Use the jig holder as presented and cut your templates to fit into the jig holder from 12mm MDF. Yesterday I constructed two more jig holders for the next two projects I am working on. One is 800mm x 400mm and the other 500mm x 400mm internal dimensions. Obviously I will be working on larger projects - small cabinet where the material will be placed in position and when they are removed they will be ready for assembly. The second project is to produce some serving trays and again all the shaping and joints will be produced for the handle ends before they are removed from the jig holder.

The two projects above I consider suitable for construction by the students in our local coleges where they can be constructed with greater safety.

Tom


----------



## Bob N (Oct 12, 2004)

Doak said:


> Bob
> 
> The jig holder I have designed which you have constructed is not intended to be used on the OP Table (Is that Oak Park Router table) or any other router table for that matter.
> 
> ...


Tom,

The jig holder you are speaking of that I constructed is intended to be bolted down to my "auxilary table top" as explained and pictured in my orginal thread.

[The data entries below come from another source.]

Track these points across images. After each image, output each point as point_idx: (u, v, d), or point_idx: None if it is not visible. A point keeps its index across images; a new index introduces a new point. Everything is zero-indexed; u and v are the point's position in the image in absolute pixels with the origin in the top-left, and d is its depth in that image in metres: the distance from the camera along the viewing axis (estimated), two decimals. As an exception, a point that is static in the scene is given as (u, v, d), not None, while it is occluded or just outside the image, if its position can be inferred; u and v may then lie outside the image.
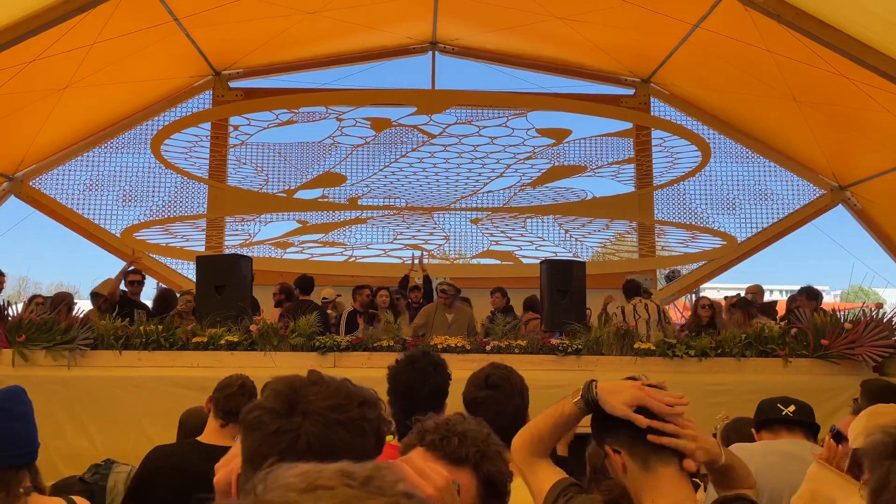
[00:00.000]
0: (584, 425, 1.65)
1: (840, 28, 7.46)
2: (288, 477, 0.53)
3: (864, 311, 6.26)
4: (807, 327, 6.15)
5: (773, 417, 2.80)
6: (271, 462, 1.03)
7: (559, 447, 3.08)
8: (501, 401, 2.16)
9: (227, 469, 1.55)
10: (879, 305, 6.31)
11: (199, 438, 2.85)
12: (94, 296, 7.10)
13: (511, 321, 6.83)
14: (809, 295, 7.31)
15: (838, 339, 6.01)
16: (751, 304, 7.27)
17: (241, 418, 1.14)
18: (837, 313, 6.30)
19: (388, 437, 2.20)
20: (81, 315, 6.37)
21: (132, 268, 7.70)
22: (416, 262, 9.74)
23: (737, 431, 3.07)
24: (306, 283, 7.76)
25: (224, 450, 2.71)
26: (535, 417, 1.71)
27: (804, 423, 2.78)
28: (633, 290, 7.45)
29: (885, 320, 6.10)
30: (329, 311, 7.81)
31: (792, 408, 2.79)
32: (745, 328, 6.46)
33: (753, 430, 2.87)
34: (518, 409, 2.19)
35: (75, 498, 2.13)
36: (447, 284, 7.50)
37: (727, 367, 5.98)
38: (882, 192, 10.27)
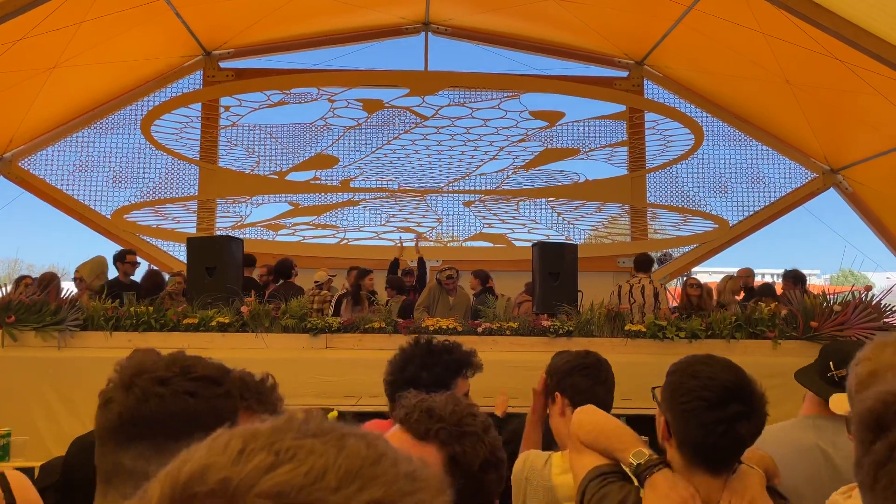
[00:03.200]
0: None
1: (834, 10, 7.43)
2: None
3: (853, 293, 6.30)
4: (796, 309, 6.18)
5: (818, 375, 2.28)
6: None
7: None
8: (605, 369, 2.27)
9: None
10: (868, 288, 6.35)
11: None
12: (79, 280, 7.05)
13: (494, 301, 6.88)
14: (795, 279, 7.32)
15: (827, 321, 6.05)
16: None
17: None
18: (827, 296, 6.34)
19: None
20: (69, 297, 6.35)
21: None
22: (413, 244, 9.68)
23: None
24: (285, 267, 7.71)
25: None
26: (607, 424, 1.76)
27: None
28: (644, 265, 7.37)
29: (873, 303, 6.14)
30: (324, 292, 7.81)
31: (843, 371, 2.15)
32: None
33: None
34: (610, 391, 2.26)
35: (7, 472, 2.00)
36: (453, 269, 7.52)
37: (717, 349, 5.97)
38: (873, 175, 10.30)
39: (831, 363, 2.26)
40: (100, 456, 1.13)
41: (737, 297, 7.73)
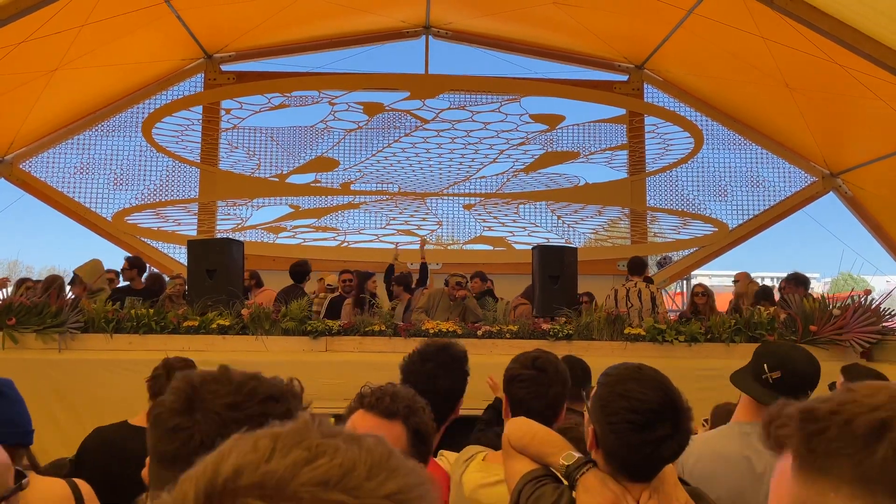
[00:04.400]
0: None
1: (833, 15, 7.45)
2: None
3: (852, 298, 6.30)
4: (796, 313, 6.19)
5: (751, 377, 2.31)
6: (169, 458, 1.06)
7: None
8: (544, 383, 2.19)
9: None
10: (868, 292, 6.35)
11: (129, 420, 3.09)
12: (77, 277, 7.04)
13: (494, 304, 6.88)
14: (797, 282, 7.33)
15: (827, 325, 6.05)
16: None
17: (147, 414, 1.18)
18: (826, 300, 6.34)
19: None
20: (71, 299, 6.37)
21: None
22: (418, 247, 9.65)
23: (728, 416, 3.00)
24: (301, 270, 7.80)
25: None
26: (538, 432, 1.82)
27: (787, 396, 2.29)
28: (637, 268, 7.37)
29: (872, 307, 6.14)
30: (321, 294, 7.85)
31: (777, 374, 2.23)
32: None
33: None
34: (558, 396, 2.21)
35: (78, 481, 2.15)
36: (464, 278, 7.53)
37: (716, 353, 6.02)
38: (873, 179, 10.31)
39: (765, 365, 2.26)
40: (162, 479, 1.13)
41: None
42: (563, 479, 1.65)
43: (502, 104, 11.91)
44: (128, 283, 7.70)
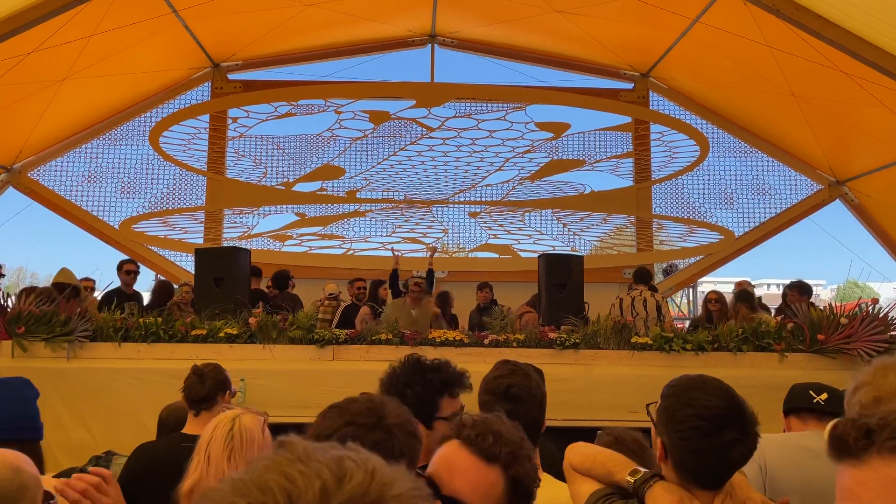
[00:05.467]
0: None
1: (838, 23, 7.46)
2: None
3: (860, 306, 6.28)
4: (803, 322, 6.17)
5: (802, 405, 2.75)
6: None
7: None
8: (521, 414, 2.04)
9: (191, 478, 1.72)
10: (875, 301, 6.33)
11: (182, 431, 3.02)
12: (58, 286, 7.02)
13: (499, 313, 6.86)
14: (802, 290, 7.32)
15: (834, 333, 6.03)
16: (752, 298, 7.29)
17: (333, 433, 1.33)
18: (834, 309, 6.32)
19: None
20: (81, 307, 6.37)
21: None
22: (428, 255, 9.62)
23: None
24: (283, 278, 7.85)
25: None
26: (599, 453, 1.85)
27: (835, 413, 2.53)
28: (642, 277, 7.37)
29: (880, 315, 6.12)
30: (335, 302, 7.88)
31: (824, 396, 2.72)
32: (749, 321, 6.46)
33: (782, 415, 2.84)
34: (536, 419, 2.10)
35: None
36: (419, 277, 7.36)
37: (724, 362, 6.01)
38: (879, 187, 10.30)
39: (810, 391, 2.71)
40: None
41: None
42: (631, 492, 1.67)
43: (508, 112, 11.94)
44: (119, 286, 7.64)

Like you, I do not feel that the OP table is large enough to do much sking on, so I made a specialized top to accomodate the ski and template jig function.


----------



## Doak (Mar 20, 2009)

bobj3 said:


> HI Bob
> 
> Thanks,,,but don't stop reading and looking  you can always use them for fire wood when winter comes again......:dance3:
> 
> ...


This is where you may be adding confusion; the way I read the section highlighted above, the Jig holder was to be used on the OP Table

Tom.


----------



## bobj3 (Jan 17, 2006)

Hi Doak

" adding confusion " I don't think so, I don't have the OP table but I do use my router table top ..for the skis, it's just a easy way of using one cabinet for many jobs..like Bob I have a 11" x 11" hole in the top of my router table and I just added a block the same size as the router mounting plate..

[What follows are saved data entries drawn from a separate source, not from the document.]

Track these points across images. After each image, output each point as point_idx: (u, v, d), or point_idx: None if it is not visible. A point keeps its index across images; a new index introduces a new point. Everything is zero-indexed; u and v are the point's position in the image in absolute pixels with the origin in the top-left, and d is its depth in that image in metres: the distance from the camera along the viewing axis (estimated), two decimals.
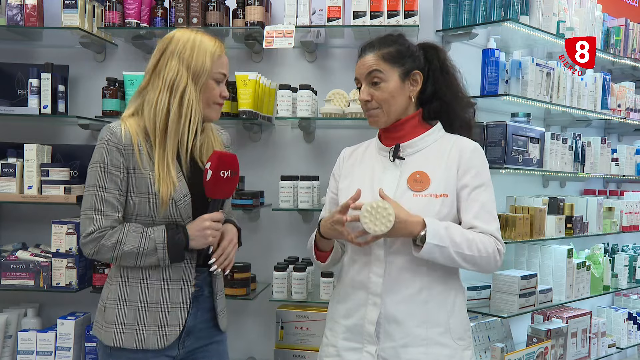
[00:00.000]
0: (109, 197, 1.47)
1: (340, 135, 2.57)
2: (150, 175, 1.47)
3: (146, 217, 1.50)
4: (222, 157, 1.49)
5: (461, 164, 1.51)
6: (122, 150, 1.47)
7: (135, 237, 1.46)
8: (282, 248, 2.59)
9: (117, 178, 1.47)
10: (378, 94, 1.52)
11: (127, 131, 1.48)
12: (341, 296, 1.59)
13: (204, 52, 1.51)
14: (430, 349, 1.47)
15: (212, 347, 1.64)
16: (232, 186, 1.54)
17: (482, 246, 1.44)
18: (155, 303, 1.51)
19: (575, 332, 2.81)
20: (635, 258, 3.18)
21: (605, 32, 3.08)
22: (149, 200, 1.48)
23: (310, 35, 2.51)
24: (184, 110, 1.49)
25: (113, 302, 1.52)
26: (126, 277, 1.52)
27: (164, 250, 1.47)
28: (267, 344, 2.52)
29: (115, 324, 1.50)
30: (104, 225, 1.46)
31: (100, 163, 1.47)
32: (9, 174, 2.36)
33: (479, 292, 2.48)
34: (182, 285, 1.53)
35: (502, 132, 2.37)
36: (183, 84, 1.49)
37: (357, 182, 1.59)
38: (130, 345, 1.49)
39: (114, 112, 2.42)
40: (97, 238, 1.46)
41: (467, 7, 2.50)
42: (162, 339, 1.50)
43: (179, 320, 1.52)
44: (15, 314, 2.49)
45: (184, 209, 1.51)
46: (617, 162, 3.18)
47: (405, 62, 1.54)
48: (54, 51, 2.64)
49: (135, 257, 1.47)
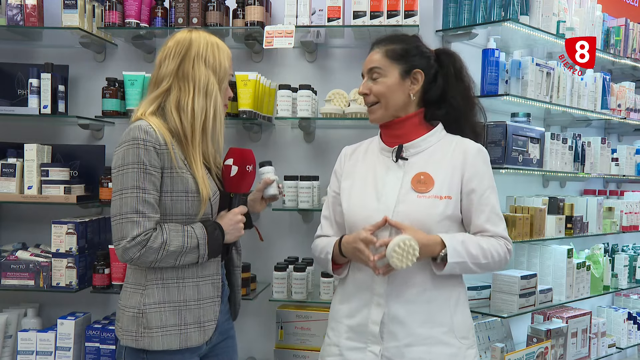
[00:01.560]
0: (149, 198, 1.45)
1: (340, 135, 2.57)
2: (186, 174, 1.49)
3: (182, 215, 1.51)
4: (244, 152, 1.57)
5: (467, 168, 1.52)
6: (158, 150, 1.46)
7: (178, 236, 1.47)
8: (282, 248, 2.59)
9: (155, 179, 1.46)
10: (376, 87, 1.55)
11: (159, 131, 1.48)
12: (344, 296, 1.60)
13: (224, 56, 1.58)
14: (434, 348, 1.48)
15: (228, 341, 1.69)
16: (252, 180, 1.62)
17: (495, 252, 1.50)
18: (193, 300, 1.53)
19: (575, 332, 2.81)
20: (635, 258, 3.18)
21: (605, 32, 3.08)
22: (185, 199, 1.50)
23: (310, 35, 2.51)
24: (218, 113, 1.56)
25: (154, 307, 1.49)
26: (162, 278, 1.51)
27: (205, 247, 1.50)
28: (267, 344, 2.52)
29: (159, 328, 1.49)
30: (148, 228, 1.44)
31: (139, 163, 1.44)
32: (9, 174, 2.36)
33: (479, 292, 2.48)
34: (213, 279, 1.57)
35: (502, 132, 2.37)
36: (214, 88, 1.55)
37: (360, 182, 1.60)
38: (175, 346, 1.50)
39: (114, 112, 2.42)
40: (143, 241, 1.42)
41: (467, 7, 2.50)
42: (202, 335, 1.54)
43: (214, 314, 1.57)
44: (15, 314, 2.48)
45: (215, 205, 1.56)
46: (617, 162, 3.18)
47: (408, 60, 1.55)
48: (54, 51, 2.63)
49: (177, 256, 1.47)
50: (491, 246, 1.49)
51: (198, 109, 1.52)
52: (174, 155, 1.48)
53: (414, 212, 1.48)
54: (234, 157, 1.54)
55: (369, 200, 1.54)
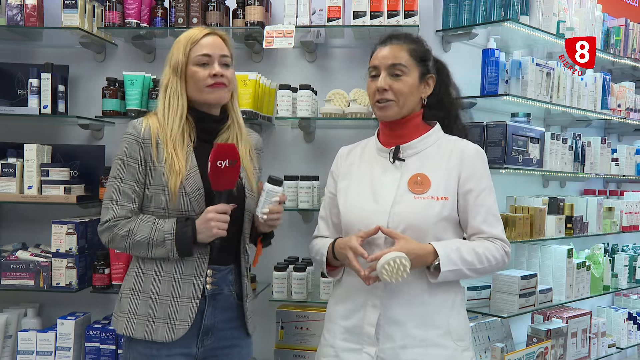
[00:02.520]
0: (124, 187, 1.53)
1: (340, 135, 2.57)
2: (163, 168, 1.52)
3: (159, 209, 1.54)
4: (220, 147, 1.49)
5: (464, 168, 1.52)
6: (141, 143, 1.53)
7: (147, 227, 1.50)
8: (282, 248, 2.59)
9: (135, 170, 1.53)
10: (398, 85, 1.51)
11: (148, 126, 1.55)
12: (340, 297, 1.59)
13: (178, 45, 1.58)
14: (429, 350, 1.47)
15: (235, 349, 1.65)
16: (233, 176, 1.51)
17: (492, 256, 1.49)
18: (166, 296, 1.53)
19: (575, 332, 2.81)
20: (635, 258, 3.18)
21: (605, 32, 3.08)
22: (162, 192, 1.52)
23: (310, 35, 2.51)
24: (167, 101, 1.57)
25: (127, 292, 1.56)
26: (141, 268, 1.56)
27: (171, 242, 1.49)
28: (267, 344, 2.52)
29: (127, 313, 1.54)
30: (118, 215, 1.52)
31: (121, 156, 1.54)
32: (9, 174, 2.36)
33: (479, 292, 2.48)
34: (194, 280, 1.55)
35: (502, 132, 2.37)
36: (166, 81, 1.58)
37: (356, 183, 1.59)
38: (139, 336, 1.52)
39: (114, 112, 2.41)
40: (111, 227, 1.52)
41: (467, 7, 2.50)
42: (170, 333, 1.52)
43: (190, 315, 1.53)
44: (15, 314, 2.48)
45: (196, 202, 1.53)
46: (617, 162, 3.18)
47: (426, 64, 1.56)
48: (54, 51, 2.63)
49: (146, 247, 1.51)
50: (487, 250, 1.48)
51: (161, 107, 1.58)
52: (155, 149, 1.53)
53: (410, 213, 1.47)
54: (211, 154, 1.48)
55: (366, 202, 1.53)
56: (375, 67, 1.54)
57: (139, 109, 2.38)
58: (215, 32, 1.60)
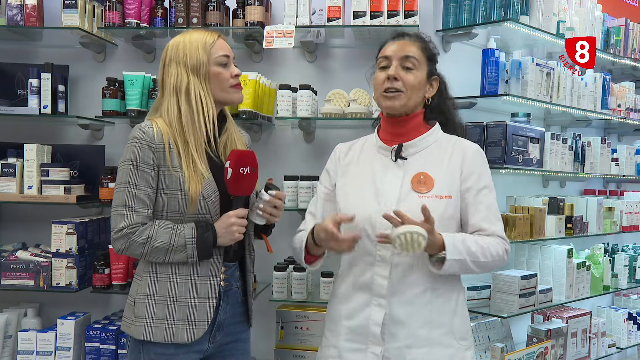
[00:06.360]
0: (139, 193, 1.51)
1: (340, 135, 2.56)
2: (180, 173, 1.51)
3: (175, 213, 1.54)
4: (241, 154, 1.54)
5: (464, 167, 1.53)
6: (153, 148, 1.52)
7: (166, 233, 1.50)
8: (282, 248, 2.58)
9: (148, 175, 1.52)
10: (409, 77, 1.53)
11: (158, 130, 1.53)
12: (342, 297, 1.59)
13: (195, 46, 1.57)
14: (433, 349, 1.48)
15: (239, 344, 1.69)
16: (252, 182, 1.57)
17: (494, 251, 1.49)
18: (184, 298, 1.54)
19: (575, 332, 2.81)
20: (635, 258, 3.18)
21: (605, 32, 3.08)
22: (178, 197, 1.52)
23: (310, 35, 2.51)
24: (193, 105, 1.54)
25: (142, 297, 1.55)
26: (155, 272, 1.55)
27: (192, 248, 1.50)
28: (267, 344, 2.52)
29: (145, 318, 1.53)
30: (135, 222, 1.50)
31: (133, 161, 1.51)
32: (9, 174, 2.36)
33: (479, 292, 2.48)
34: (210, 280, 1.57)
35: (502, 132, 2.37)
36: (185, 83, 1.55)
37: (357, 182, 1.59)
38: (159, 339, 1.52)
39: (113, 112, 2.41)
40: (128, 234, 1.49)
41: (467, 7, 2.50)
42: (191, 334, 1.53)
43: (207, 314, 1.56)
44: (15, 314, 2.49)
45: (212, 205, 1.55)
46: (617, 162, 3.18)
47: (433, 64, 1.60)
48: (54, 51, 2.63)
49: (164, 253, 1.50)
50: (490, 244, 1.49)
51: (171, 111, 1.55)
52: (169, 154, 1.52)
53: (415, 213, 1.47)
54: (230, 160, 1.53)
55: (368, 201, 1.53)
56: (386, 57, 1.56)
57: (139, 109, 2.38)
58: (220, 35, 1.64)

It makes it easy and quick,,Bob did the same thing but added a larger work space (foot print) that was smart on his part I think..

Not clamps needed just drop it in the hole and go to work..


=====



Doak said:


> This is where you may be adding confusion; the way I read the section highlighted above, the Jig holder was to be used on the OP Table
> 
> Tom.


----------



## dovetail_65 (Jan 22, 2008)

Yes I see that for sure Bob. 

It is just making the router table available for holding the jig holder with a very slight modification, but the jig holder still remains exactly the same for its original use.

It seems your idea just makes it more versatile without really changing the original jig at all. Just change one of the construction procedures. You get the same jig holder after all.


----------